As a refresher, the transformation matrix works like so:
|a d 0|
|x y 1| * |b e 0| = |x' y' 1|
|c f 1|
When two matrices are interpolated, each one is broken down like so:
M = S * R * T
The S is for scale and shear combined, R is for rotation, and T is transformation. There's a routine in the core code called MatrixDeconstruct() that handles this, and it outputs S*T (because the T is downright trivial to pull out) and an angle.
Step 1: Pull out T. This is super easy, because all you have to do is keep track of what the c and f values are. A translation matrix doesn't set anything else.
Step 2: Analyze the x and y axes. The x axis is (a,d), because those are the two values x gets multiplied by; the y axis is (b,e). In a non-rotated matrix, the x axis should be a multiple of (1,0) and the y axis is a multiple of (0,1). Find the cosine and sine of the angle by which the axis has been rotated from normal. The angle with the greater cosine (smallest angle) is the rotation angle.

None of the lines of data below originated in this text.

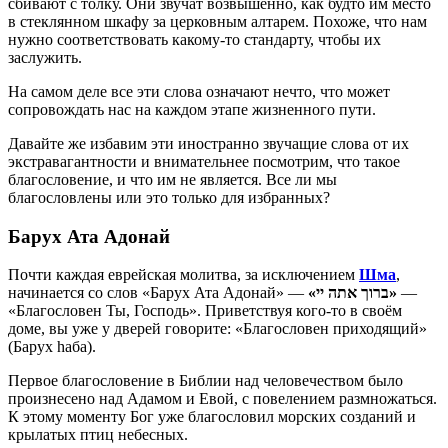
сбивают с толку. Они звучат возвышенно, как будто им место
в стеклянном шкафу за церковным алтарем. Похоже, что нам
нужно соответствовать какому-то стандарту, чтобы их
заслужить.
На самом деле все эти слова означают нечто, что может
сопровождать нас на каждом этапе жизненного пути.
Давайте же избавим эти иностранно звучащие слова от их
экстравагантности и внимательнее посмотрим, что такое
благословение, и что им не является. Все ли мы
благословлены или это только для избранных?
Барух Ата Адонай
Почти каждая еврейская молитва, за исключением
Шма
,
начинается со слов «Барух Ата Адонай» —
«ברוך אתה יי»
—
«Благословен Ты, Господь». Приветствуя кого-то в своём
доме, вы уже у дверей говорите: «Благословен приходящий»
(Барух hаба).
Первое благословение в Библии над человечеством было
произнесено над Адамом и Евой, с повелением размножаться.
К этому моменту Бог уже благословил морских созданий и
крылатых птиц небесных.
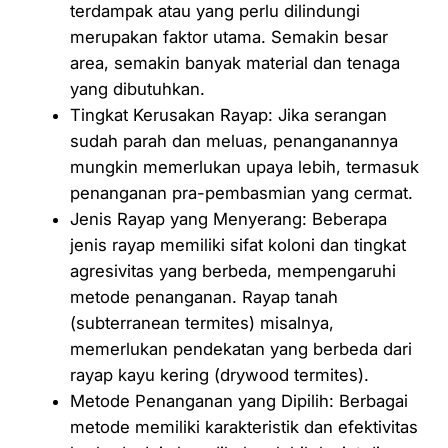
terdampak atau yang perlu dilindungi
merupakan faktor utama. Semakin besar
area, semakin banyak material dan tenaga
yang dibutuhkan.
Tingkat Kerusakan Rayap: Jika serangan
sudah parah dan meluas, penanganannya
mungkin memerlukan upaya lebih, termasuk
penanganan pra-pembasmian yang cermat.
Jenis Rayap yang Menyerang: Beberapa
jenis rayap memiliki sifat koloni dan tingkat
agresivitas yang berbeda, mempengaruhi
metode penanganan. Rayap tanah
(subterranean termites) misalnya,
memerlukan pendekatan yang berbeda dari
rayap kayu kering (drywood termites).
Metode Penanganan yang Dipilih: Berbagai
metode memiliki karakteristik dan efektivitas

For the x axis, the cosine is a/sqrt(a*a+d*d), and the sine is -d/sqrt(a*a+d*d). For y, it's e/sqrt(b*b+e*e) and b/sqrt(b*b+e*e). Note: If the square root term for either axis is near 0, the matrix is treated as degenerate; the rotation angle is then 0, and S*T is the same as M, so all the following steps are skipped.
Step 3: Multiply by the opposite rotation, R', to get S.
M = S * R * T
M/T = S * R
S = S * (R * R') = M/T * R'
Step 4: Discard any translation components (c and f) from S, and replace them with the original values (T), to get S * T. These are kept together in the calculation just because you can store them in a single matrix, and they're easy to separate again.
Once you have the rotation angle, S, and T for each matrix, you can determine where to go from there.
1) If either matrix is degnerate, linear interpolation is the only way forward.
2) If the difference in rotation angles is 0, linear interpolation is easier.
3) If the difference in rotation angles is 180°, linear interpolation is preferred. (A flip was probably the intended result, and anyway it's not clear which direction was intended for rotation.)
4) All other cases get done the long way.
For the long form, the final interpolated matrix Mi should be:
Mi = Si * Ri * Ti
Si and Ti can be interpolated linearly. Ri is simply the rotation matrix for angle1 + (angle_diff * t).